- EXCERPTED TEXT:
::::::

Fewer tool calls, not quicker ones

Every modern coding agent is trying to accelerate code search. Faster models, parallel tool calls, RL-trained search agents, vector indexes. All of it aimed at the same goal: kill the latency and context-bloat of code search.

They're optimizing the wrong variable.

Code search is graph search

A codebase is a directed graph.

$G = (V, E)$

$V$ is the set of code entities: functions, classes, types, modules
$E \subseteq V \times V \times L$ is the set of directed edges between them, each labeled with a relationship type
$L = \{\text{calls}, \text{imports}, \text{extends}, \text{references}, ...\}$

When function A calls function B, that's an edge. When a file imports a module, that's an edge. When a type extends another type, that's an edge. A codebase isn't a bag of files. It's a web of relationships.

::::::

- RECORDS SHOWN:
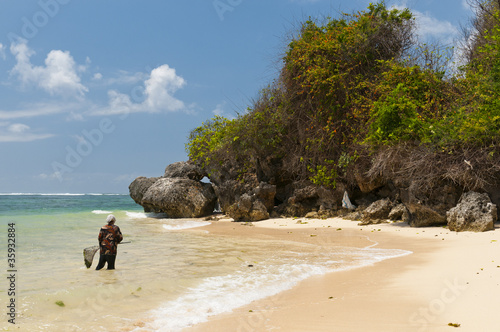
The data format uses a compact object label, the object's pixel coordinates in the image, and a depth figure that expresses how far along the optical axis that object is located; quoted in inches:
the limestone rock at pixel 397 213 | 575.8
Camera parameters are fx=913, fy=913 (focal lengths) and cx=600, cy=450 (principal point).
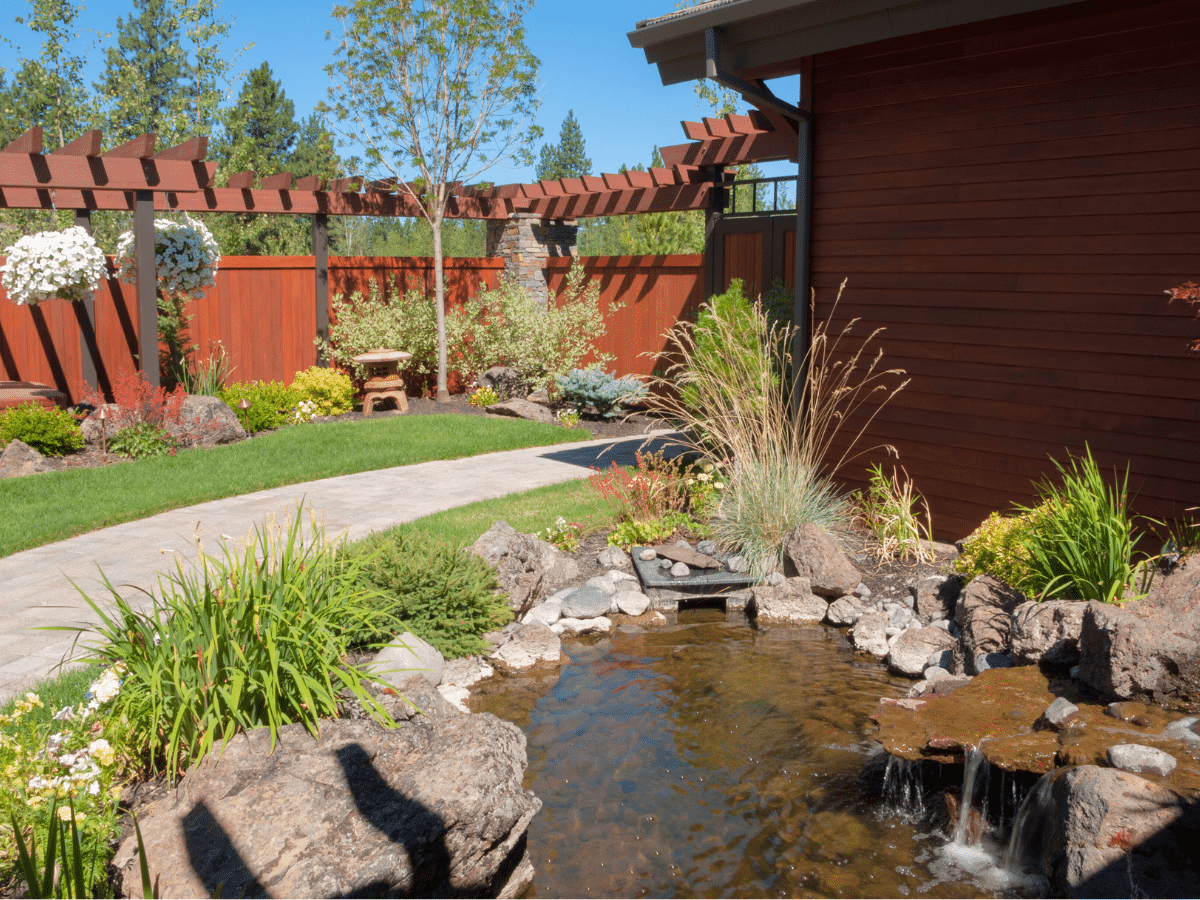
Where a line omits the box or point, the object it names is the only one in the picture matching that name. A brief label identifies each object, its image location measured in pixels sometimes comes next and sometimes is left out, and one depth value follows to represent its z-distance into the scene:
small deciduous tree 11.44
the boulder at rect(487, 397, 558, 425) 11.15
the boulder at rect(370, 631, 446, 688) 3.53
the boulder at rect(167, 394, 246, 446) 9.05
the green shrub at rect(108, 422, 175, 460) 8.52
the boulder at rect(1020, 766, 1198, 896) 2.48
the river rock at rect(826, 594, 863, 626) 5.12
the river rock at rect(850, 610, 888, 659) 4.76
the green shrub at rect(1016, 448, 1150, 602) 3.95
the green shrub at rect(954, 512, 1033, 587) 4.56
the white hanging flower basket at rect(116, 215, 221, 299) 9.91
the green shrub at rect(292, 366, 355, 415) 11.09
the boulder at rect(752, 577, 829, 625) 5.20
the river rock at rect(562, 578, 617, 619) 5.19
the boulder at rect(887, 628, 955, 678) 4.45
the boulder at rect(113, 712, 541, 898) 2.37
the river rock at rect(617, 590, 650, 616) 5.34
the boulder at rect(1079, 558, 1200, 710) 3.27
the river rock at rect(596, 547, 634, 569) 5.82
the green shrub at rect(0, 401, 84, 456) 8.29
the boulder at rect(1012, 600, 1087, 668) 3.77
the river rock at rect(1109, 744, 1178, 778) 2.81
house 4.73
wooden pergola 8.75
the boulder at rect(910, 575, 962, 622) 4.96
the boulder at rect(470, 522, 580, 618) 5.07
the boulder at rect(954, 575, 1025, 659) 4.18
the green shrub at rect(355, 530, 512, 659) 4.39
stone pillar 13.37
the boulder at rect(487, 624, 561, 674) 4.64
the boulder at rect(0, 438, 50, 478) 7.79
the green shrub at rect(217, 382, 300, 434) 9.91
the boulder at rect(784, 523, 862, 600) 5.27
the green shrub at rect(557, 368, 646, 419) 11.18
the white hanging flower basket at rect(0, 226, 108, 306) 8.91
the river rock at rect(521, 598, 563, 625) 5.12
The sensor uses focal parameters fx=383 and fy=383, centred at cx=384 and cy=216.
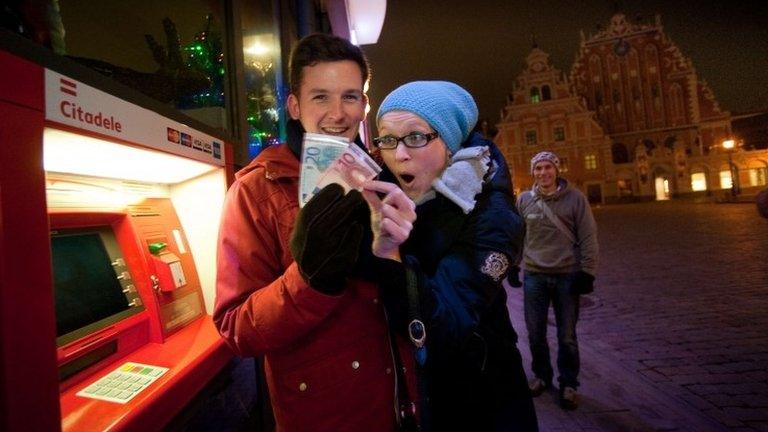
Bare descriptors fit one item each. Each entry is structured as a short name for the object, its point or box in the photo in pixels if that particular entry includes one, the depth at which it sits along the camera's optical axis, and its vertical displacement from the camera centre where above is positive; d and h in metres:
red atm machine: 0.82 -0.04
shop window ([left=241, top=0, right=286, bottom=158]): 3.40 +1.55
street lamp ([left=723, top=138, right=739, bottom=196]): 29.73 +1.17
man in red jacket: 1.04 -0.22
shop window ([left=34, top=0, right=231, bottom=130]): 1.49 +0.97
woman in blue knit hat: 1.16 -0.13
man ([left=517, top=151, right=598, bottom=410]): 3.70 -0.57
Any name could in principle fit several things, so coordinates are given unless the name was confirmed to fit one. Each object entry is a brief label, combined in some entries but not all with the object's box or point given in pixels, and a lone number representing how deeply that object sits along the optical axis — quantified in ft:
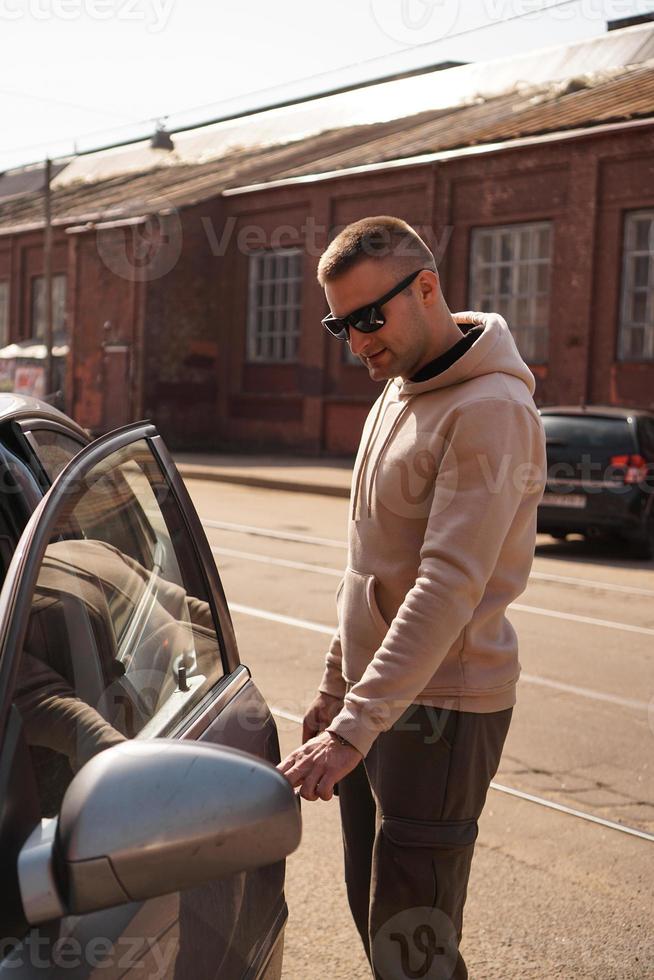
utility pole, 93.09
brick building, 70.18
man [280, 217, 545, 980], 7.82
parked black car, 42.52
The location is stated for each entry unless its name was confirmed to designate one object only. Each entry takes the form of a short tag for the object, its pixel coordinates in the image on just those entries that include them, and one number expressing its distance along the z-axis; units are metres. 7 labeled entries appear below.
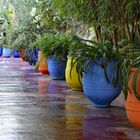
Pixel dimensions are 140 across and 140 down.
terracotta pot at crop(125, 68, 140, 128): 3.94
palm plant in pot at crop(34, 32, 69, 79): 7.73
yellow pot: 6.92
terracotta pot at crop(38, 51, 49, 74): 10.12
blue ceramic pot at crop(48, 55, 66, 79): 8.67
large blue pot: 5.02
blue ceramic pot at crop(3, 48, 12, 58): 19.66
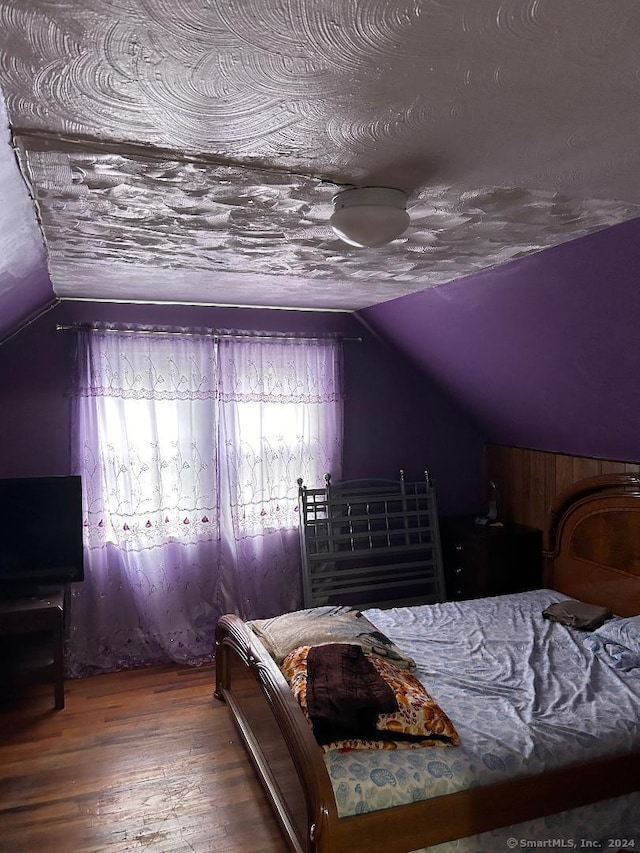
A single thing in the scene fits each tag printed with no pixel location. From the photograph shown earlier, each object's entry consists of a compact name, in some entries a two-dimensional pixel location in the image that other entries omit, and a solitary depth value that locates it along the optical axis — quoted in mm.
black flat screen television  3754
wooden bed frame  2135
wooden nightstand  4395
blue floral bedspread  2240
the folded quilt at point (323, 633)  2912
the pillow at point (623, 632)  3158
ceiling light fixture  1798
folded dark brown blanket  2359
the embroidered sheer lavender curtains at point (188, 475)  4117
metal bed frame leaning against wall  4512
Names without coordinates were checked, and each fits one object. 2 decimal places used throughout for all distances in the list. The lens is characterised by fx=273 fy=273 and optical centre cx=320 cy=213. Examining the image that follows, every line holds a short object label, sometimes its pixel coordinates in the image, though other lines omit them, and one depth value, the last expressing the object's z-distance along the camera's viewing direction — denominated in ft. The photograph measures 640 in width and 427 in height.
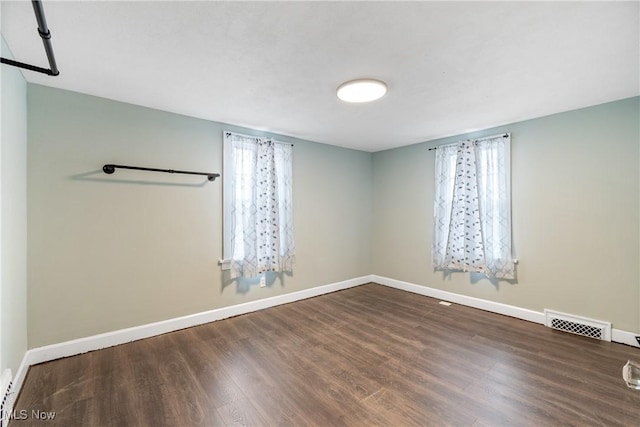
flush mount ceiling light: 7.14
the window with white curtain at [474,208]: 10.77
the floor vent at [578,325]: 8.66
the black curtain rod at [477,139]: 10.63
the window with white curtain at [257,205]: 10.62
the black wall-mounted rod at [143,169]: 8.08
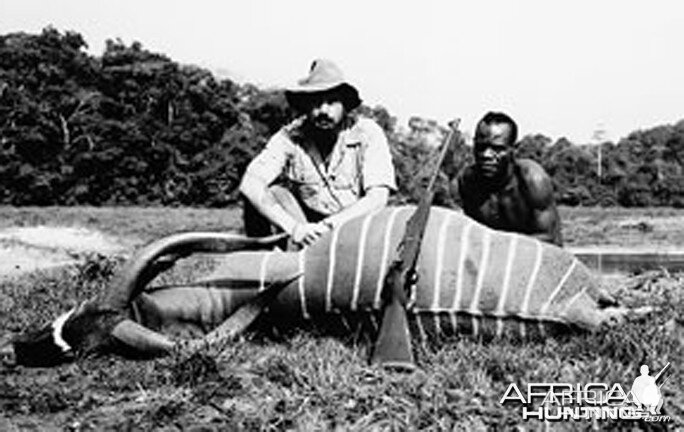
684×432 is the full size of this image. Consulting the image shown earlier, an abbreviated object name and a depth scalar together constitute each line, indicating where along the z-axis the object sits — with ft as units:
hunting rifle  10.65
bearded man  15.58
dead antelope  11.60
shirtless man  14.51
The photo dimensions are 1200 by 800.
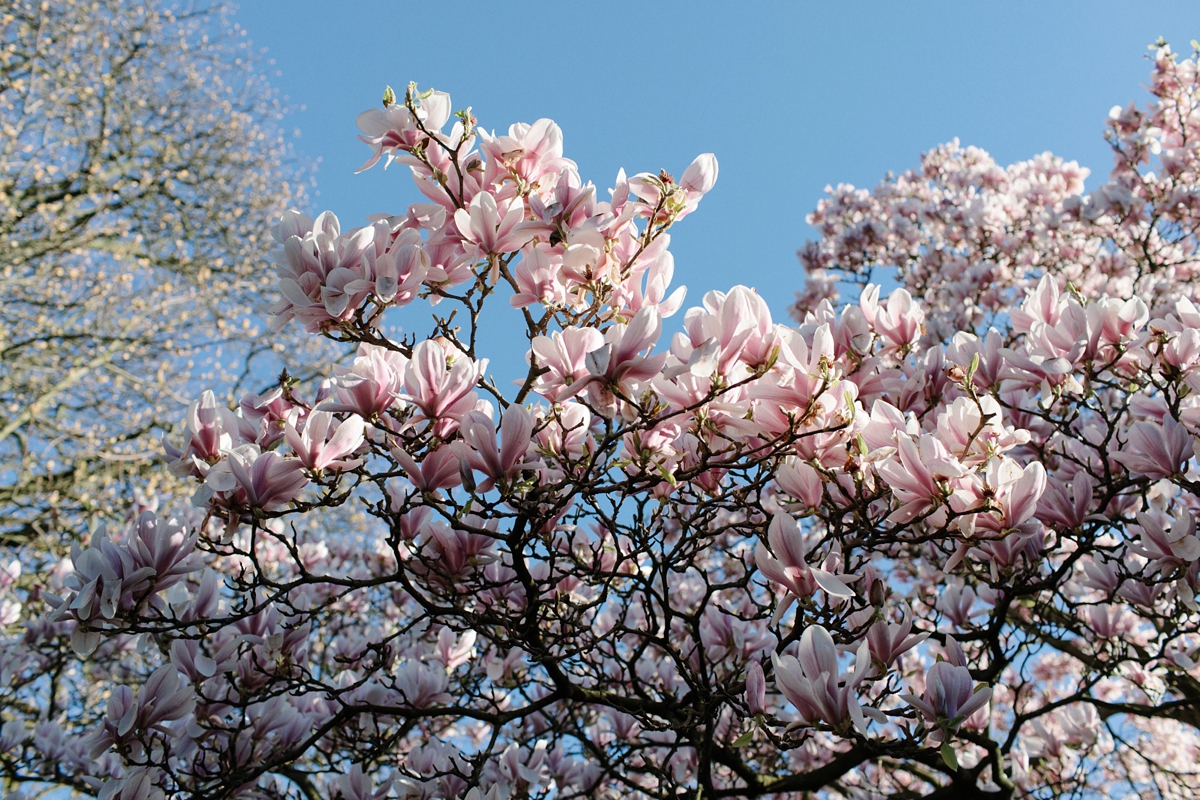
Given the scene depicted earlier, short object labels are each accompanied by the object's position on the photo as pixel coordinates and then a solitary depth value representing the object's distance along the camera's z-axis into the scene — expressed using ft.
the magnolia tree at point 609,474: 5.09
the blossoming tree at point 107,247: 25.00
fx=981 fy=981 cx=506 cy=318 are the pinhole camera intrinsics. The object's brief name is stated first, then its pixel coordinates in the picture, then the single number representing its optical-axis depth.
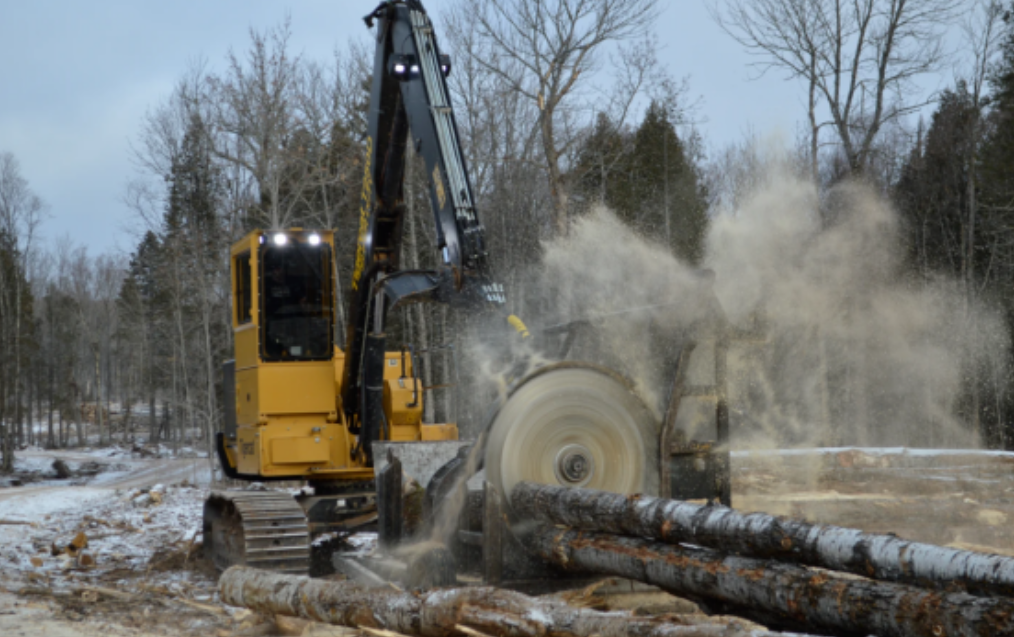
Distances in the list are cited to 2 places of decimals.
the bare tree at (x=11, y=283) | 41.81
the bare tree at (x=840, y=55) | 27.08
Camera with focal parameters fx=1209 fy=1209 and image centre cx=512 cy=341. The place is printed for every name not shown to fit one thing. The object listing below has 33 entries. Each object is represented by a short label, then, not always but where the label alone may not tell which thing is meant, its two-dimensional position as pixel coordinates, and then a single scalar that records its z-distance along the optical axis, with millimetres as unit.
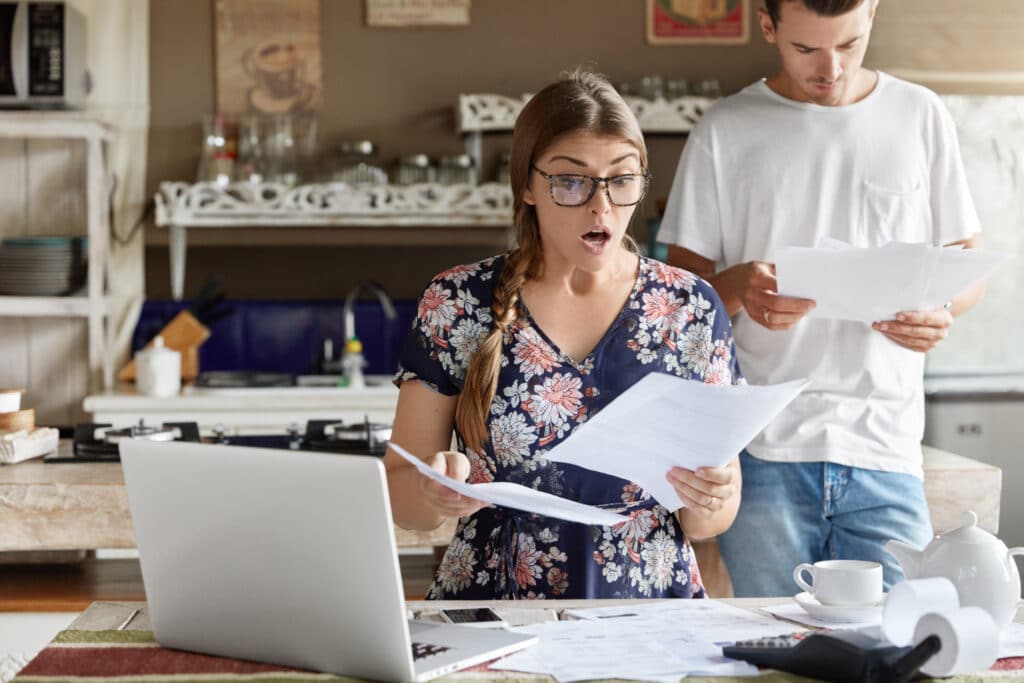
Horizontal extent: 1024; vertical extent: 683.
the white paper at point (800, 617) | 1388
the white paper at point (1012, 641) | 1284
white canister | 3926
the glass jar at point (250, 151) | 4219
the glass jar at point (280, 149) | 4262
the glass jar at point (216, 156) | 4211
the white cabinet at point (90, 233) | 4008
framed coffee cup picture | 4488
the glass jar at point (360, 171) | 4227
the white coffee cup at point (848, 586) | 1415
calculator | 1140
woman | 1690
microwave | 3963
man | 1999
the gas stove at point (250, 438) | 2508
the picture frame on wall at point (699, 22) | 4543
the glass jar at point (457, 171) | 4227
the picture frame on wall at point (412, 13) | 4480
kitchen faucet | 4266
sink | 4137
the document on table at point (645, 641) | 1216
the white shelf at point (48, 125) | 4000
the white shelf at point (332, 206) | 4098
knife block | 4258
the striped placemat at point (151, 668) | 1193
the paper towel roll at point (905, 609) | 1182
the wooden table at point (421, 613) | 1394
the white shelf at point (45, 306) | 4016
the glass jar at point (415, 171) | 4227
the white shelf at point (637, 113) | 4234
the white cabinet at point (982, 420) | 3008
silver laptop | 1114
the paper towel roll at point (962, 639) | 1144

::::::

- TASK REQUIREMENTS:
1. Can you extract the passage of the code search article from "Fewer tool calls, not" to "a directed graph."?
2. In the code search article, why is a codebase described as a web of relationships rather than a bag of files?
3. Could you proceed with the code search article from its last sentence?
None of the items is needed for what follows.

- RESPONSES IN ORDER:
1.
Fewer tool calls, not quicker ones

Every modern coding agent is trying to accelerate code search. Faster models, parallel tool calls, RL-trained search agents, vector indexes. All of it aimed at the same goal: kill the latency and context-bloat of code search.

They're optimizing the wrong variable.

Code search is graph search

A codebase is a directed graph.

2. Its code entities, such as functions, classes, types and modules, are linked by directed edges labeled with relationship types. A function calling another function, a file importing a module, or a type extending another type each forms such an edge.

3.
Every code search task is a search over this graph:

"Where is getUserById defined?" — find a vertex by name
"What calls it?" — find its neighbors
"What's the blast radius if I change it?" — find every vertex reachable from it

These are textbook graph problems. BFS finds reachable nodes. DFS computes transitive closures. The algorithms are fast — linear in the number of edges. The question isn't which algorithm to use. It's who runs it.

The model as search loop

With grep, the model is the search algorithm. Each turn is one iteration of the loop: pick a node, text-search for it, process the results, decide which node to visit next.

Each iteration costs:

$t_{turn} = t_{ttft} + t_{reasoning} + t_{generation} + t_{network} + t_{exec}$

$t_{ttft}$ — time-to-first-token. The model waking up.
$t_{reasoning}$ — the thinking tokens burned deciding what to do next. Invisible to you, not free.
$t_{generation}$ — the output tokens. The actual tool call.
$t_{network}$ — the round-trip over the wire.
$t_{exec}$ — tool execution time.

For search tools, $t_{exec} \approx 0$ . Ripgrep returns in milliseconds. The search tool is fast. The model thinking about what to search, and then thinking about the results — that's what costs you.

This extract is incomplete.